At the American Interest Website, Walter Russell Mead writes, “Whether we are analyzing why blue liberalism doesn’t work anymore or trying to think about what kind of political synthesis could replace it, we should do something obvious and ask ourselves what it is that Americans want. “
Mead adds that, “In a big-picture, broad-brush way, the American people by and large have a Maslovian hierarchy of needs, and we want their political leaders to meet them all.” After running through them all (click over for his list), he concludes:
If you, Mr. or Ms. Aspiring Candidate, can deliver a policy package that most Americans think fulfills these five criteria, you will do more than win most of the elections most of the time. You will build the kind of loyalty and commitment that leads voters to forgive your occasional failures and faults and you will shift the whole political system in your direction, forcing even your opponents to work within your framework.
A generation ago, blue liberalism was pretty good at giving most of the people what they wanted, and between 1932 and 1968 blue liberals dominated American politics. From FDR to JFK (and LBJ until the Vietnam War went wrong and inflation got out of hand), liberal Democrats impressed most Americans with their ability to manage national security, build prosperity, honor the dignity of the common man and lead the world on the basis of a reasonably consistent and coherent world view. The one Republican who managed to get elected president during the only period of stable Democratic power since the Civil War was Dwight Eisenhower — a Republican who could have won the Democratic nomination in 1952 if he had wanted it, and who accepted the basic New Deal policies of the Roosevelt years and the national security policy of the Truman era.
Since that time, the terrain has shifted. From 1968 through 2010 we seem to have been in another era — one in which blue liberal candidates lost more elections than they won and the most successful Democratic president (President Clinton) was famous for embracing a key conservative talking point when he proclaimed that “The era of big government is over.” Many blue liberals hoped that President Obama’s election in 2008 meant that the tide had turned back; that hope looks less likely in late 2010.
I don’t think it’s a coincidence that in the wake of President Reagan’s two terms and near the end of GWB’s first, Ann Coulter wrote in 2004:
When they’re running for office, all Democrats claim to support tax cuts (for the middle class), to support gun rights (for hunters) and to “personally oppose” abortion. And then they get into office and vote to raise taxes, ban guns and allow abortions if a girl can’t fit into her prom dress.
The common wisdom holds that “both parties” have to appeal to the extremes during the primary and then move to the center for the general election. To the contrary, both parties run for office as conservatives. Once they have fooled the voters and are safely in office, Republicans sometimes double-cross the voters. Democrats always do.
And while Obama had the furthest distance to go in feinting a pivot from the hard left at the start of the primaries towards the center by the fall of 2008, he did a remarkable job of bringing in centrists from the Army of Davids (Frum, Brooks and Gergen, alas), Peggy Noonan, and in a classic case of “screw dad,” Christopher Buckley, along with Paul Volcker, a liberal economist appointed by Carter, but much beloved by conservatives for his role in helping to rebuild the economy when President Reagan held him over for his first term.

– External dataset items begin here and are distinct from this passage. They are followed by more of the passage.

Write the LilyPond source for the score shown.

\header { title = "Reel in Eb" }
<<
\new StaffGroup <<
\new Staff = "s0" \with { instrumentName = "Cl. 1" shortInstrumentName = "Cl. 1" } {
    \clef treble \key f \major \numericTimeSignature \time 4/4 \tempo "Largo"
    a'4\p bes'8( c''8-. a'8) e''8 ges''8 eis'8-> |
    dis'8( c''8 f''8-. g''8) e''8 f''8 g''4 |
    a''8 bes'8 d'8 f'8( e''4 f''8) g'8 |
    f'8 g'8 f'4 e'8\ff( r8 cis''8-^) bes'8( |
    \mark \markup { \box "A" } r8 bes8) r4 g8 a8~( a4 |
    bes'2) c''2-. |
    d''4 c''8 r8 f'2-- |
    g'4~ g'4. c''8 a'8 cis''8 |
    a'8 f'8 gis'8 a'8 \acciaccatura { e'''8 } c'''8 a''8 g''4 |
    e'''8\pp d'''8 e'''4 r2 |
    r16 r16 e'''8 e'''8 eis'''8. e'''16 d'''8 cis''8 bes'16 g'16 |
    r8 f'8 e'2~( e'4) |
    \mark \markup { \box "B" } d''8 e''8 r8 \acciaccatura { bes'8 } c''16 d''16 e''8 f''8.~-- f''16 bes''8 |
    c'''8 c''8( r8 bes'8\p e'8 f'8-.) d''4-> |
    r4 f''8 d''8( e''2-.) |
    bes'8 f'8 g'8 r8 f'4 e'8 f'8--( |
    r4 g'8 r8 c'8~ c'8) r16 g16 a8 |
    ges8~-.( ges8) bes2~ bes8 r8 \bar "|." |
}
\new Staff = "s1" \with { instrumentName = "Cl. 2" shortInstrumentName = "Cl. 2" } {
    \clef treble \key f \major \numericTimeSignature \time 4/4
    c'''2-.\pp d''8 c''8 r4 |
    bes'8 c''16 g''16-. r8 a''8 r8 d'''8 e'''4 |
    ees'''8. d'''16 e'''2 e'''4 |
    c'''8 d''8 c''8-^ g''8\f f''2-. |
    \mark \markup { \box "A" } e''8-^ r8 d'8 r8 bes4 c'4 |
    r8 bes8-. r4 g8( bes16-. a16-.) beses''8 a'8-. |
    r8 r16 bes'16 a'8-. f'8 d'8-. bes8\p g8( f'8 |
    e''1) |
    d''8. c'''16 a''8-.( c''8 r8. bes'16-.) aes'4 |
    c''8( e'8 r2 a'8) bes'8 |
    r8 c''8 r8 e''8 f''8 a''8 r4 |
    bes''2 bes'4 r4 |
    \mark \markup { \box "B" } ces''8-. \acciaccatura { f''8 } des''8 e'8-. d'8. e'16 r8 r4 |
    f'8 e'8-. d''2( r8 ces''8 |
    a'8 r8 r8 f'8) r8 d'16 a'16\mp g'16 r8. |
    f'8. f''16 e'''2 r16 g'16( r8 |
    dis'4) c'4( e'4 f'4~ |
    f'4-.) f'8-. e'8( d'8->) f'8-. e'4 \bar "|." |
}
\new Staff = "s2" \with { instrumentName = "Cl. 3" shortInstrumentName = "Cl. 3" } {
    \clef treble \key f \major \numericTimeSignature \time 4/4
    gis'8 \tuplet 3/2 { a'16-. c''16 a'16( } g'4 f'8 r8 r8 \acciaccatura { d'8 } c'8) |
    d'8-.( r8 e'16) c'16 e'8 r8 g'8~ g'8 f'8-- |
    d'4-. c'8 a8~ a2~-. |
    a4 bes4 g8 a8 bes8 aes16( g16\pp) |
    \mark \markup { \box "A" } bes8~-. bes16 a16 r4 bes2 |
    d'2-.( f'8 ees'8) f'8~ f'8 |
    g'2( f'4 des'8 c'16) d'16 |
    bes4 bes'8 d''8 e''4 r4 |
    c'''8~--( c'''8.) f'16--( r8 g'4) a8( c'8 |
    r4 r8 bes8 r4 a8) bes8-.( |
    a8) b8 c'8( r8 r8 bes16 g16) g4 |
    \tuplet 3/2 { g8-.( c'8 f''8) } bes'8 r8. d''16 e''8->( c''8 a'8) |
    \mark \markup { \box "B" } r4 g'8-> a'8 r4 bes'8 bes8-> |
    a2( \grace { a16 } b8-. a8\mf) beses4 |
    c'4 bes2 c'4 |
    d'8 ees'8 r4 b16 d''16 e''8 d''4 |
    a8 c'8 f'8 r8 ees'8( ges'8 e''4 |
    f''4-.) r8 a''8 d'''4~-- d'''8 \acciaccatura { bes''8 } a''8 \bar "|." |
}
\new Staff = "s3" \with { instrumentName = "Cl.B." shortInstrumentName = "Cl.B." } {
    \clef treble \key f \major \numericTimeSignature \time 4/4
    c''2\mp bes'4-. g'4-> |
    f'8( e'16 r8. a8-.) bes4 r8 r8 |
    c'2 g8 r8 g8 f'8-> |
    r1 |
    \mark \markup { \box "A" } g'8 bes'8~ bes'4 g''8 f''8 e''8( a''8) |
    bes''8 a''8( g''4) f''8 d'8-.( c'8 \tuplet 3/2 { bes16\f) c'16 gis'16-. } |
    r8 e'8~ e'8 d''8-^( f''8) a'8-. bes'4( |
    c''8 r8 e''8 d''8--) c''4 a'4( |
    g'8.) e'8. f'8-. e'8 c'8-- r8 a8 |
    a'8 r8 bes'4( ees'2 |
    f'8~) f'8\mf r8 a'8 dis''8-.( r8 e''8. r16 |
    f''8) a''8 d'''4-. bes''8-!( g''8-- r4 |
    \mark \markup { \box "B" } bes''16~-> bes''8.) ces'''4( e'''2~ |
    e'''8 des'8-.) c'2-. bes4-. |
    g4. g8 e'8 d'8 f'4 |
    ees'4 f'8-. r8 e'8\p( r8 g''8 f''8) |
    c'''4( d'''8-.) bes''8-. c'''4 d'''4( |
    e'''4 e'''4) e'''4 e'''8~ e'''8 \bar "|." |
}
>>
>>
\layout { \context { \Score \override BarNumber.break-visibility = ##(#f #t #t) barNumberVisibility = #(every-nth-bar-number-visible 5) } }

If only a plumber hadn’t gotten between the president-to-be and his teleprompter, Obama could have kept this charade going until January, heck, maybe even early February of 2009.
Flash-forward to the winter of the liberal shellacking. This week, James Pethokoukis of Reuters spots Obama trying to pivot as his liberal dream collapses. (Though the lame-duck Senate seems to be doing their damndest to go out flying the flag for the ruling class.) James writes:
The failure to pass a 2011 budget is also tremendously positive. It shows the impact of the Tea Party movement has not waned since the November midterms. This creates a situation next year where the flood of new Tea Party Republicans can combine a threat of government shutdown with a refusal to raise the national debt ceiling so as to squeeze spending cuts out of Obama and congressional Democrats.
Indeed, some GOP insiders believe the president — with a bit of nudging — may be ready to strike a deal to reform the tax system and cut future Social Security benefits along lines suggested by his own debt commission earlier this month. And as the tax compromise shows, Obama now seems willing to anger some within his own party in order to get legislation passed and win the reelection.
But if Obama does manage to somehow eke out a second term, it will be as president of a country that he may understand a bit better than he did two years ago. His true value and concerns in 2008, it turns out, were not those of most of his countrymen. Most Americans were not itching for government-run healthcare, a vast energy bureaucracy, an expansion of union power or new penalties on success and wealth creation. To a great extent, the term Tea Party America is redundant. The U.S. remains a center-right nation, and prosperity usually ensues when its leaders understand this.
How does Obama position himself for 2012? And how should the GOP candidate, whoever he or she is, best prepare for this?